A compra das operações do HSBC no Brasil pelo Bradesco marca o fim da consolidação do sistema bancário doméstico após a crise de 2008, o predomínio agora praticamente inabalável dos bancos nacionais privados e a reversão do aumento da participação do capital estrangeiro no setor, iniciada após o Plano Real. Por outro lado, a concentração bancária, que deu um salto expressivo após 2008, aumentou ainda mais com a aquisição ¬ os quatro maiores bancos do país passaram a deter 75,7% do crédito total. No embate pelo mercado nacional, o Bradesco voltou a se aproximar do Itaú Unibanco e passar a Caixa Econômica Federal, a terceira maior instituição.
O prejuízo do HSBC em 2014 foi o sinal derradeiro e eloquente das dificuldades de um banco estrangeiro avançar no varejo brasileiro. Depois de comprar o Bamerindus, sétimo maior banco do país, sob liquidação, em 23 de março de 1997, colocando R$ 1 bilhão de capital próprio, o HSBC esboçou uma ofensiva que o levaria às primeiras posições no ranking.
Intenções grandiosas foram derrubadas por indecisão de rumos e concorrentes ativos e bem instalados. O período de estadia do HSBC no país foi propício à expansão de bancos. O volume de crédito, de 28,3% do PIB em 2000, dobrou para mais de 56% do PIB em 2014, quando o HSBC, assolado por altos custos de operação, teve prejuízo, algo raro para bancos de seu porte, mesmo em períodos de crise.
O HSBC não encontrou um caminho próprio ou marca distintiva. No exterior, seu trunfo é sua enorme rede global, que apoia empresas e investidores onde quer que pretendam fazer negócios. Isto pode ter lhe trazido alguns bons clientes no país, apesar da concorrência bem implantada na área do Citibank, mas foi claramente insuficiente para bancar uma operação de porte bem sucedida. Capturou 600 mil correntistas endinheirados, embora isso também não o tenha feito deslanchar.
O Bamerindus, quando entregue ao HSBC, tinha uma rede de agências maior do que a do Itaú. O banco teria de ter ações decisivas de varejo ou encolher e se dedicar a nichos lucrativos. Ficou no meio do caminho: encolheu o número de agências e teve atuação anêmica na conquista de novos correntistas.
A "época de ouro" dos bancos estrangeiros ocorreu logo após o Real, com a quebradeira de grandes bancos nacionais. Em 2001, entre as 12 maiores instituições do país, 5 eram estrangeiras (pelo porte, Santander, ABN Amro, Bank Boston, Citi e HSBC. Agora são apenas duas, Santander e Citi.

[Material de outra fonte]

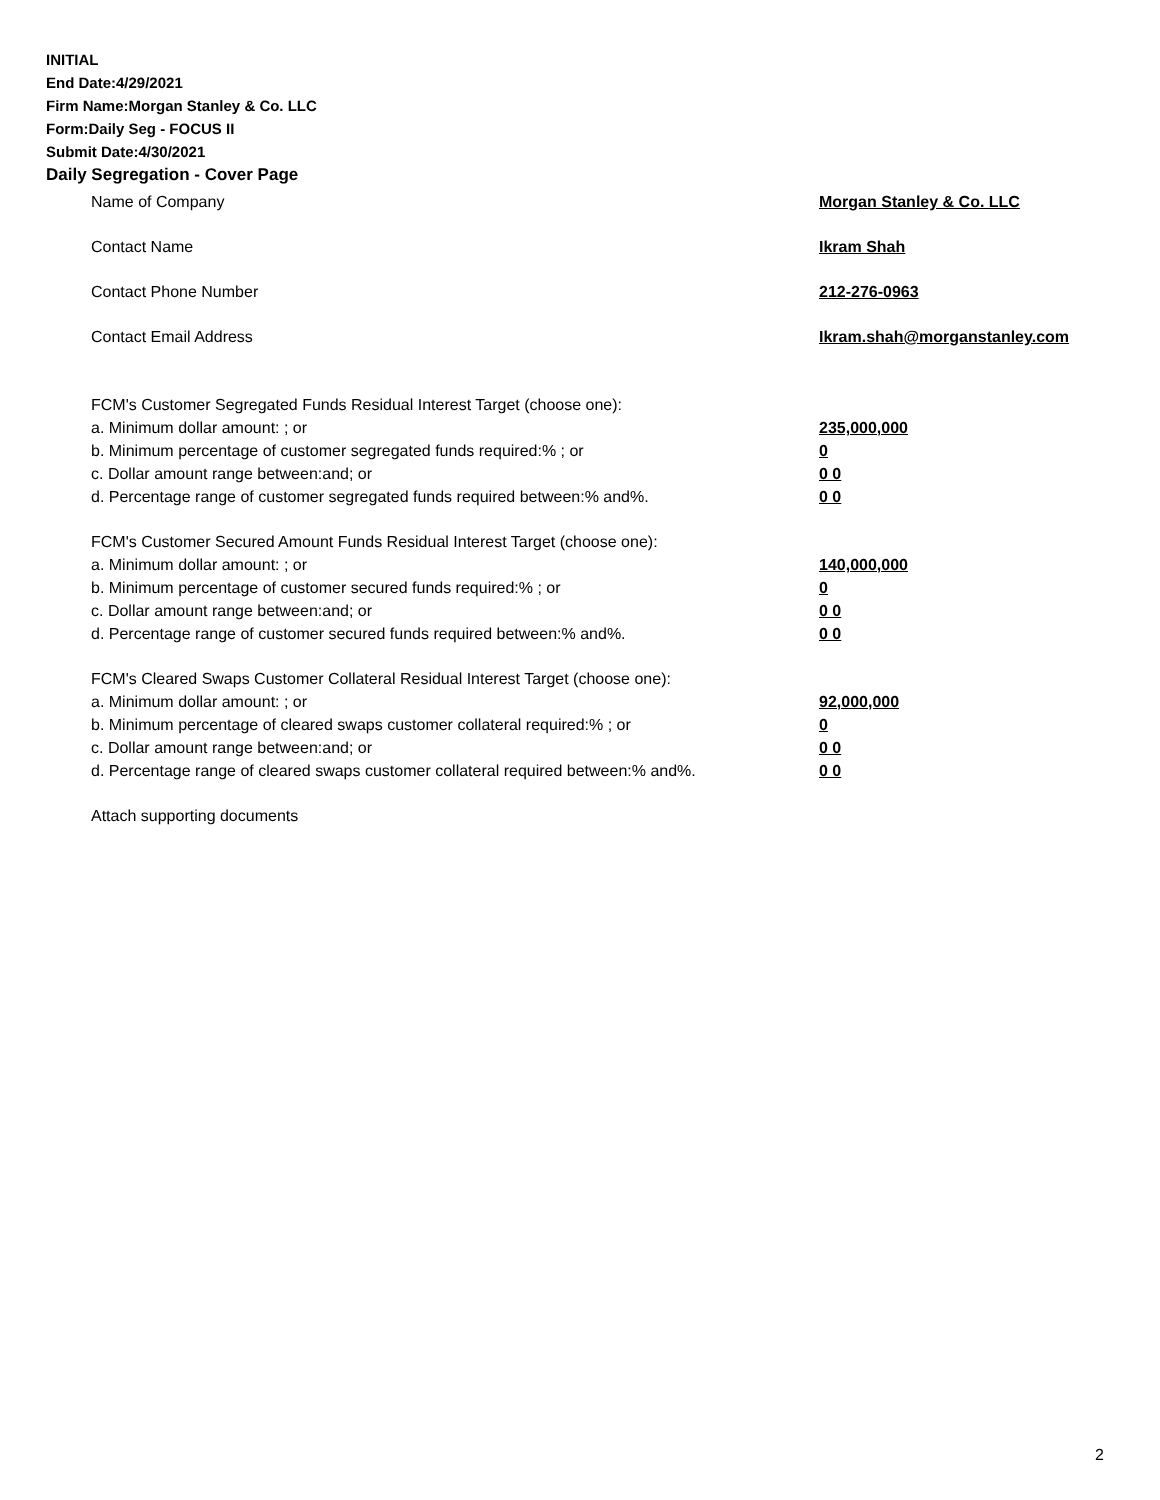INITIAL
End Date:4/29/2021
Firm Name:Morgan Stanley & Co. LLC
Form:Daily Seg - FOCUS II
Submit Date:4/30/2021
Daily Segregation - Cover Page
Name of Company Morgan Stanley & Co. LLC
Contact Name Ikram Shah
Contact Phone Number 212-276-0963
Contact Email Address Ikram.shah@morganstanley.com
FCM's Customer Segregated Funds Residual Interest Target (choose one):
a. Minimum dollar amount: ; or 235,000,000
b. Minimum percentage of customer segregated funds required:% ; or 0
c. Dollar amount range between:and; or 0 0
d. Percentage range of customer segregated funds required between:% and%. 0 0
FCM's Customer Secured Amount Funds Residual Interest Target (choose one):
a. Minimum dollar amount: ; or 140,000,000
b. Minimum percentage of customer secured funds required:% ; or 0
c. Dollar amount range between:and; or 0 0
d. Percentage range of customer secured funds required between:% and%. 0 0
FCM's Cleared Swaps Customer Collateral Residual Interest Target (choose one):
a. Minimum dollar amount: ; or 92,000,000
b. Minimum percentage of cleared swaps customer collateral required:% ; or 0
c. Dollar amount range between:and; or 0 0
d. Percentage range of cleared swaps customer collateral required between:% and%. 0 0
Attach supporting documents
2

A promessa implícita na revoada de bancos para o Brasil era a de ganhos de qualidade, de preços dos serviços e de tecnologia que não ocorreram. Nem todos se adaptaram a um mercado peculiar, repleto de barreiras. Em seus países de origem vários desses bancos jamais enfrentaram como rivais bancos públicos gigantes, com mais de 40% do mercado de crédito, um mercado com alto grau de direcionamento obrigatório do crédito e bancos nacionais com alta capacidade de competição e elevado nível de tecnologia. Um dos primeiros a entrar e sair foi o Bilbao Viscaya, segundo maior banco espanhol, que comprou o Econômico e não se deu bem.
O Itaú comprou o Unibanco e se preveniu do avanço externo, além de levar depois o Bank Boston. O Bradesco seguiu também o caminho das aquisições e ajudou a fechar o terreno à ofensiva estrangeira. Sobraram o Citi, que não mostra agressividade no varejo e ganha dinheiro em seu nicho, e o espanhol Santander, o mais ousado e bem - sucedido entre os estrangeiros. Quando pagou ágio de 281% e desembolsou R$ 7 bilhões pelo Banespa, em novembro de 2000, houve quem qualificasse de loucura o lance. Mas era a última grande chance de acesso ao mercado, a partir da qual cresceu ainda mais com aquisições de bons bancos, como o Real. Teria avançado bem comprando o HSBC, mas perdeu a disputa.
Da mesma forma, ações do Bradesco caíram após o anúncio da transação pelo preço supostamente alto que pagou. Mas o HSBC era outra oportunidade única. Primeiro, para que não se distanciasse de seu maior rival, o Itaú Unibanco, algo muito mais difícil de realizar sem a aquisição, porque não há mais bancos de porte semelhante disponíveis. Depois, por reforçar presença no mercado do Sul, onde o ex - Bamerindus tinha suas raízes e rechear sua carteira de clientes de alta renda e, terceiro, pela eliminação de um rival, ainda que fraco.
A compra do HSBC porém, aumenta a concentração, já elevada em depósitos e crédito. Para o cliente dos bancos, pode não ser uma boa notícia.